L’Obs, 30 septembre 2021, par Élisabeth Philippe
Au nom du père
Ni fleurs ni couronnes. Le premier texte d’Anne Pauly, Prix du Livre Inter 2020, est un récit de deuil, mais n’est en rien un tombeau pompeux ou funèbre. L’écrivaine raconte la mort de son père et la confusion des sentiments qu’elle entraîne. Comment pleurer cet homme Janus, transfuge de classe, lecteur de Lao-Tseu et de François Villon, qui a fini sa vie malade et seul, mais qui fut aussi alcoolique, violent et qui les a fait vivre son frère, sa mère et elle « dans une ambiance de guerre civile » ? Comme il arrive parfois dans les enterrements que le rire se mêle aux larmes, Anne Pauly fait se côtoyer le burlesque et le tragique.

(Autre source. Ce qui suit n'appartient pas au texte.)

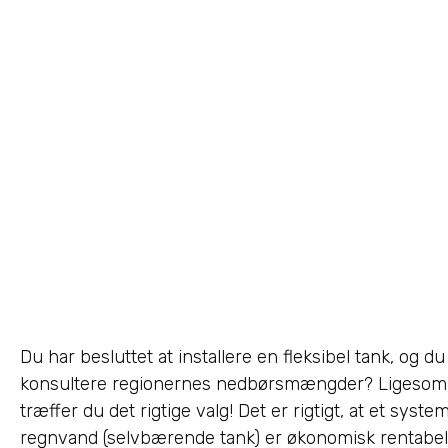
Du har besluttet at installere en fleksibel tank, og du
konsultere regionernes nedbørsmængder? Ligesom tus
træffer du det rigtige valg! Det er rigtigt, at et syst
regnvand (selvbærende tank) er økonomisk rentabel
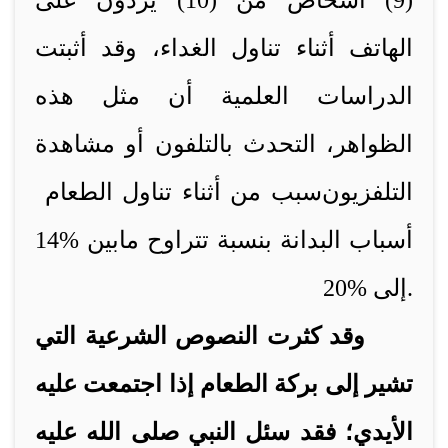
(9) أشخاص من (10) يردُّون على
الهاتف أثناء
تناول الغداء
، وقد أثبتت
الدراسات العلمية أن مثل هذه
الظواهر، التحدث بالتلفون أو
مشاهدة
التلفزيون
سبب من
أثناء
تناول الطعام
أسباب البدانة بنسبة تتراوح مابين %14
.
إلى %20
وقد كثرت النصوص الشرعية التي
تشير إلى بركة الطعام إذا اجتمعت عليه
الأيدي؛ فقد سئل النبي صلى الله عليه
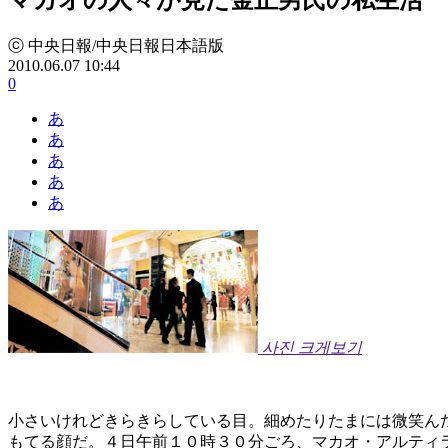
ⓒ 中央日報/中央日報日本語版
2010.06.07 10:44
0
あ
あ
あ
あ
あ
사진 크게보기
小さいけれどきらきらしている目。細めたりたまには微笑ん
もてる顔だ。４日午前１０時３０分ごろ、マカオ・アルティ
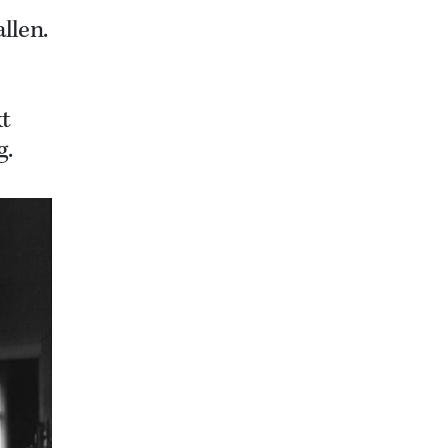
llen.
kt
g.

D’une écriture sobre, ponctuée de « check », d’italiques mordantes, d’onomatopées et même d’une chanson de Céline Dion qui résonne comme une déflagration, Anne Pauly s’acquitte avec panache et tendresse de la mission qu’elle s’est donnée : « honorer (la) mémoire de vaincu » de son père, lui érigeant un beau et modeste monument au mort.